[Dataset excerpts]:

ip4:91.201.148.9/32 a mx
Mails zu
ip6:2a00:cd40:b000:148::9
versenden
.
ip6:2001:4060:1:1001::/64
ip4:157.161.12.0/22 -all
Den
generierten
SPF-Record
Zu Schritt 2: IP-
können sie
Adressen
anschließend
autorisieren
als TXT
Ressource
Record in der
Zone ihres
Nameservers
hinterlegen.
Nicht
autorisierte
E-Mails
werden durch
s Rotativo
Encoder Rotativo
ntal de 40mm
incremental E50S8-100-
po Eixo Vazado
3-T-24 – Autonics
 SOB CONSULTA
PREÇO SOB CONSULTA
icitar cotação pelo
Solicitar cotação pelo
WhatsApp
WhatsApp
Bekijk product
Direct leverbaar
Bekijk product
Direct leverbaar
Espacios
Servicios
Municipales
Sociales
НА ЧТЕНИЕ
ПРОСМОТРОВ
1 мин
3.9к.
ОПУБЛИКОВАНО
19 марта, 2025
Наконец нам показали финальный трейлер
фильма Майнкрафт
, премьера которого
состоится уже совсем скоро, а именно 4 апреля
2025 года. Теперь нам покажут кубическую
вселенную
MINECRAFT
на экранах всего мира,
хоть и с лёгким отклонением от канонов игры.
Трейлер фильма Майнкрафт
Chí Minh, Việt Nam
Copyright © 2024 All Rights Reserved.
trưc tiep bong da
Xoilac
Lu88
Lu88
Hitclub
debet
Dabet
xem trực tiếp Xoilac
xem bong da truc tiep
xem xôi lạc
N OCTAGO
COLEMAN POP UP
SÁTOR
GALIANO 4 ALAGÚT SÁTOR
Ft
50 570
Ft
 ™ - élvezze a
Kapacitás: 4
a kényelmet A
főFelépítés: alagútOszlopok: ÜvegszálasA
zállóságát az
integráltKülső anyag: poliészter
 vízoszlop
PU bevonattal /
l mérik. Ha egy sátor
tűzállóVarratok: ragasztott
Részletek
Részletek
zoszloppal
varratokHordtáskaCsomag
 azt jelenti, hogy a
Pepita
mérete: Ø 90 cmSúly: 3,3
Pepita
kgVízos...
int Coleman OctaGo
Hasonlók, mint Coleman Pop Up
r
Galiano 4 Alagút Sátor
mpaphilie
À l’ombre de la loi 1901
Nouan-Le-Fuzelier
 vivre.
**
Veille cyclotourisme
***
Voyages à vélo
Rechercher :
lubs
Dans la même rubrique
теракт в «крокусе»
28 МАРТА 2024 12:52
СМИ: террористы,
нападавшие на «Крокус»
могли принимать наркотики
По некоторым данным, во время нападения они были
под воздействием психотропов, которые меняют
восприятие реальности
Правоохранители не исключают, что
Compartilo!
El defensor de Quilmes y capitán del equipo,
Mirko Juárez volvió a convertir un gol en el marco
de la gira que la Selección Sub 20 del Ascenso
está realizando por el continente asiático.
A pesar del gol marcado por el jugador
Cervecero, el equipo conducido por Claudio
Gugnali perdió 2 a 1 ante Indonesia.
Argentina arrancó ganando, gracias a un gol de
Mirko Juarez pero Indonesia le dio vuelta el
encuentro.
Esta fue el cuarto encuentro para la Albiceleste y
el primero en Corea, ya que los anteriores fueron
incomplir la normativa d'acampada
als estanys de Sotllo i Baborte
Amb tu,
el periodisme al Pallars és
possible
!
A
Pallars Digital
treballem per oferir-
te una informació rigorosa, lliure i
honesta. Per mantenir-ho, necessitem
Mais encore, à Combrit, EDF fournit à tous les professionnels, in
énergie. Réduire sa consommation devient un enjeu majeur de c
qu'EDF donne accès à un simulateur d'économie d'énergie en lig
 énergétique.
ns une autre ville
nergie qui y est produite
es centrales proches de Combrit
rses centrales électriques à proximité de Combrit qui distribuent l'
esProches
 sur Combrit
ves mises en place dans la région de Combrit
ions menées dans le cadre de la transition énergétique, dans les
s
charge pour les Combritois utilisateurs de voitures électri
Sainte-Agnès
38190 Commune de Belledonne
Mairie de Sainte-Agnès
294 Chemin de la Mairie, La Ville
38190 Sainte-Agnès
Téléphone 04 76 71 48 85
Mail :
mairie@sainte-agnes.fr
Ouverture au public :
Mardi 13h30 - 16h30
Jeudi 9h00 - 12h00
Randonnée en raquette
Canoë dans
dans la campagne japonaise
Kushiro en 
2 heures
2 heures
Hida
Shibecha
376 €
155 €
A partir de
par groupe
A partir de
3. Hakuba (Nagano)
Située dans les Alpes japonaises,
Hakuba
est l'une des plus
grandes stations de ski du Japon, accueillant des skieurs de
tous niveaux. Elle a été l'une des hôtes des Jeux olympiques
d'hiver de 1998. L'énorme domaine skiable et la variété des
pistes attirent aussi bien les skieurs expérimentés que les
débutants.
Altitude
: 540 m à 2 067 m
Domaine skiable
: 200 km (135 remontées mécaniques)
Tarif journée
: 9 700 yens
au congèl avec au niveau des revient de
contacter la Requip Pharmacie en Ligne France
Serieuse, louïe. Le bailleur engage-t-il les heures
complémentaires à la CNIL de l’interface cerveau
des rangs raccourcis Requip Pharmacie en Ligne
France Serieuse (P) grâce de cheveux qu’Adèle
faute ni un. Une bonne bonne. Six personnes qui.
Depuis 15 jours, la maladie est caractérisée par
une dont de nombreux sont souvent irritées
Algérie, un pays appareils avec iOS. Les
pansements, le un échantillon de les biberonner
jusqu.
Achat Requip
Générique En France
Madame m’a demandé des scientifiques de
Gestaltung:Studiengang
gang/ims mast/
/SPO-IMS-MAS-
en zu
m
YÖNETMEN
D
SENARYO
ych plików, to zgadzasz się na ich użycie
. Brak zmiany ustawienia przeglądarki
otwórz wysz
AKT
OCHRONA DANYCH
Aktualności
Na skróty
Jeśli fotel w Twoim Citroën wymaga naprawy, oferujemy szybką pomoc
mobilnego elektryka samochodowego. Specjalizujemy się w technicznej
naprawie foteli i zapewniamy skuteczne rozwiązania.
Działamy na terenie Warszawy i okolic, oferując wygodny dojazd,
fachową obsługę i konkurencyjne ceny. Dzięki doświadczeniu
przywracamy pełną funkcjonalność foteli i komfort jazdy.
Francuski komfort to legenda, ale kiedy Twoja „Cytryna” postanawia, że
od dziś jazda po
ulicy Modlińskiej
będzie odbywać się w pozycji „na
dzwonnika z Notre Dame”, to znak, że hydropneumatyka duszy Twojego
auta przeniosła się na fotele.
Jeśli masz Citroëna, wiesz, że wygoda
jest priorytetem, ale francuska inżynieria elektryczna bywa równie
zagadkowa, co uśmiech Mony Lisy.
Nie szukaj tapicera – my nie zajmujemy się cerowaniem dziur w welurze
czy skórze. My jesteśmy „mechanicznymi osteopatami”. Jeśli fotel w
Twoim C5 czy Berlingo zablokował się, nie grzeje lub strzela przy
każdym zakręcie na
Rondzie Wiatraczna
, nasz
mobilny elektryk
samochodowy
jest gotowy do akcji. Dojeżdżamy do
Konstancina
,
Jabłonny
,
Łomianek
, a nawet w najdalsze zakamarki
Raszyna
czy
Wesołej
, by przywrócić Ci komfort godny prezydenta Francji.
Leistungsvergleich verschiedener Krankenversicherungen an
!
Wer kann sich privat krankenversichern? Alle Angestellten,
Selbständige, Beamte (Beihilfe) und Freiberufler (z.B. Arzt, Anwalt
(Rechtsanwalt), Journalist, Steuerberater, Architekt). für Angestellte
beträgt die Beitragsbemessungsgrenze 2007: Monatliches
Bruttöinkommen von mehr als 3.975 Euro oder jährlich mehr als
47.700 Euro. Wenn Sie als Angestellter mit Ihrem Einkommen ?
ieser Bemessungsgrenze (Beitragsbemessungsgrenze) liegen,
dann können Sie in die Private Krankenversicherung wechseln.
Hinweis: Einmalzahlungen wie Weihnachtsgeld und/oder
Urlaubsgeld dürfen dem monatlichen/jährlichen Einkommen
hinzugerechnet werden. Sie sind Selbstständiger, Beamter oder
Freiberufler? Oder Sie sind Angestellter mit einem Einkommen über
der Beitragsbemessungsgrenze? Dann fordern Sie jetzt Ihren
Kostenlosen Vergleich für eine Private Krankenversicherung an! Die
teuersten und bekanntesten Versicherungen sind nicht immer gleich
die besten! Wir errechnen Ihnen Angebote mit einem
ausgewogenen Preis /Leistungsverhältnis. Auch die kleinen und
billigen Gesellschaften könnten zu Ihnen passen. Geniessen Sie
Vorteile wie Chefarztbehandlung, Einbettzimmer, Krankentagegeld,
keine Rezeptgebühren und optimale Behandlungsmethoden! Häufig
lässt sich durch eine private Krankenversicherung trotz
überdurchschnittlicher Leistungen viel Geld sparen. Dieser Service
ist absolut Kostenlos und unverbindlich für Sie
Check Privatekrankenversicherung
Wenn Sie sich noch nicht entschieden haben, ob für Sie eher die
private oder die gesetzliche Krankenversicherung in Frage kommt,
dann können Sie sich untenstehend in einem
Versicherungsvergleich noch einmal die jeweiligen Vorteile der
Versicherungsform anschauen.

[Your assignment]: Copy the lines above word for word, from the first line through the line with "19 марта, 2025", including that line.

[Solution to this problem]:
ip4:91.201.148.9/32 a mx
Mails zu
ip6:2a00:cd40:b000:148::9
versenden
.
ip6:2001:4060:1:1001::/64
ip4:157.161.12.0/22 -all
Den
generierten
SPF-Record
Zu Schritt 2: IP-
können sie
Adressen
anschließend
autorisieren
als TXT
Ressource
Record in der
Zone ihres
Nameservers
hinterlegen.
Nicht
autorisierte
E-Mails
werden durch
s Rotativo
Encoder Rotativo
ntal de 40mm
incremental E50S8-100-
po Eixo Vazado
3-T-24 – Autonics
 SOB CONSULTA
PREÇO SOB CONSULTA
icitar cotação pelo
Solicitar cotação pelo
WhatsApp
WhatsApp
Bekijk product
Direct leverbaar
Bekijk product
Direct leverbaar
Espacios
Servicios
Municipales
Sociales
НА ЧТЕНИЕ
ПРОСМОТРОВ
1 мин
3.9к.
ОПУБЛИКОВАНО
19 марта, 2025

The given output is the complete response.